**PASSAGE PROVIDED:**

◆ ◆ ◆ ◆

Fine-tuning with the SDK#

https://colab.research.google.com/assets/colab-badge.svg

The Synthesized package was designed to be used easily out of the box to create realistic synthetic data that can be used as a drop-in replacement for many data science and machine learning tasks. The product comes with recommended default settings which have been tested under many different scenarios and datasets, and evaluated under a range of metrics.

For more advanced users and in certain situations the default settings might not be enough to achieve the utility or privacy from the Synthetic data that might be desired. In these cases, the Synthesized package allows for more configuration.

On this page we give a few instructions for making the most out of the Synthesized package. We use an example dataset and work through some steps that improve on the quality of generated data from the default settings. We go through 3 items of fine-tuning:

  1. Specifying column types to improve realism.

  2. Reformatting data for the Synthesizer to more easily understand.

  3. Annotating data to prevent PII identification.

Example Dataset#

Let’s load an example dataset in and see what we can do with the default Synthesized setup. We use a dataset taken from Kaggle which is a selection of bookings taken from two separate hotels. It originally appears in the article hotel booking demand dataset by Nuno Antonio, Ana de Almeida, Luis Nunes in Data in Brief.

The columns contain a selection of different categorical, continuous and date data.

In [1]: import pandas as pd

In [2]: df = pd.read_csv("https://raw.githubusercontent.com/synthesized-io/synthesized-notebooks/master/data/hotel_bookings.csv")

Default Settings#

We first run the data through the default process as detailed in the quickstart guide.

In [3]: import synthesized

In [4]: df_meta = synthesized.MetaExtractor.extract(df)

In [5]: synthesizer = synthesized.HighDimSynthesizer(df_meta)

In [6]: synthesizer.fit(df)

In [7]: df_synth = synthesizer.sample(len(df))

To see how well this data is synthesized we can use the evaluation tools in the Synthesized package. Here we’re looking at the Kolmogorov-Smirnov distance between the real and synthetic columns the Synthesizer thinks are continuous, and the Earth Mover’s distance between columns the Synthesizer thinks are categorical. Smaller distances mean that the columns are closer in distribution, usually a distances lower than 0.1 mean that a lot of the statistical properties are preserved.

◆ ◆ ◆ ◆

**SOURCE EXCERPT:**
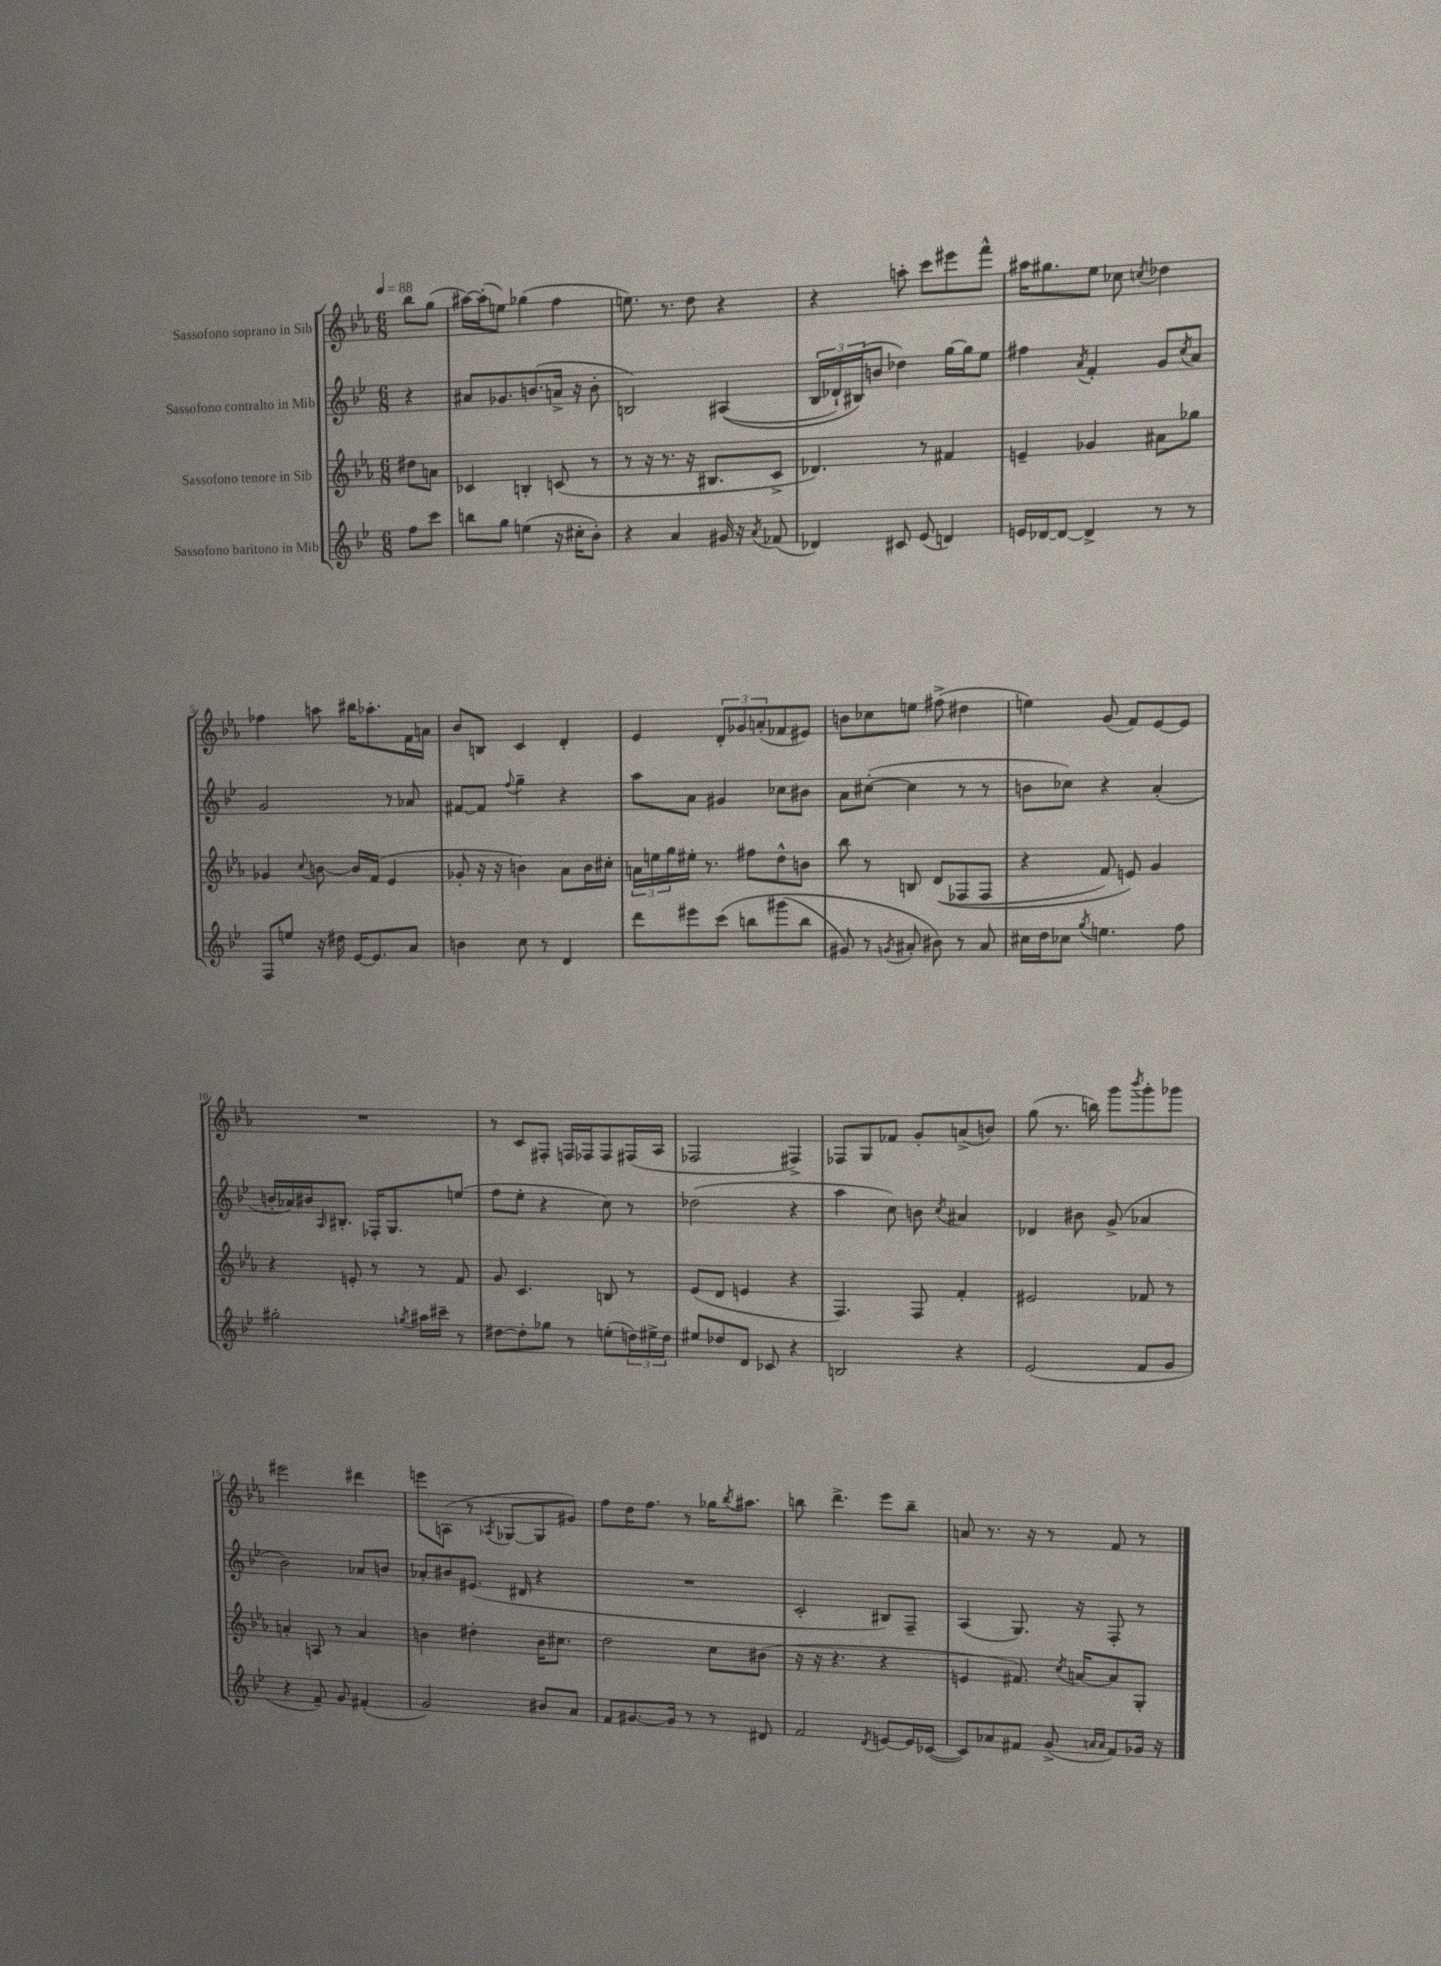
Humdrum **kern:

◆ ◆ ◆ ◆

Carry on the walkthrough on fine-tuning the Synthesized SDK, starting right after its final sentence.

**RESULT FOR THIS TASK:**
In [8]: import matplotlib.pyplot as plt

In [9]: from synthesized.testing import Assessor

In [10]: from synthesized.insight.metrics import KolmogorovSmirnovDistance, EarthMoversDistance

In [11]: assessor = Assessor(df_meta)

In [12]: assessor.show_first_order_metric_distances(df, df_synth, KolmogorovSmirnovDistance())

In [13]: assessor.show_first_order_metric_distances(df, df_synth, EarthMoversDistance())
../../_images/finetuning_example_13_0.png ../../_images/finetuning_example_13_1.png

The quality of the generated data here is good but there are a number of columns that have some issues with them, the most obvious one being the days_in_waiting_list column. Let’s see if we can make some common sense changes to how we generate data to improve this process.

Specifying column types to improve realism#

This stage of fine-tuning involves the use of model overrides to change how the HighDimSynthesizer treats certain columns. Currently, as we can see in the above plots, the column days_in_waiting_list isn’t very close in distribution to the original column. This is because by default, the HighDim has decided to treat it as a continuous distribution. We can see this by examining the HighDimSynthesizer._df_model attribute.

In [14]: df_meta = synthesized.MetaExtractor.extract(df)

In [15]: synthesizer = synthesized.HighDimSynthesizer(df_meta)

In [16]: synthesizer._df_model["days_in_waiting_list"],
Out: KernelDensityEstimate(meta=<Scale[i8]: Integer(name=days_in_waiting_list)>)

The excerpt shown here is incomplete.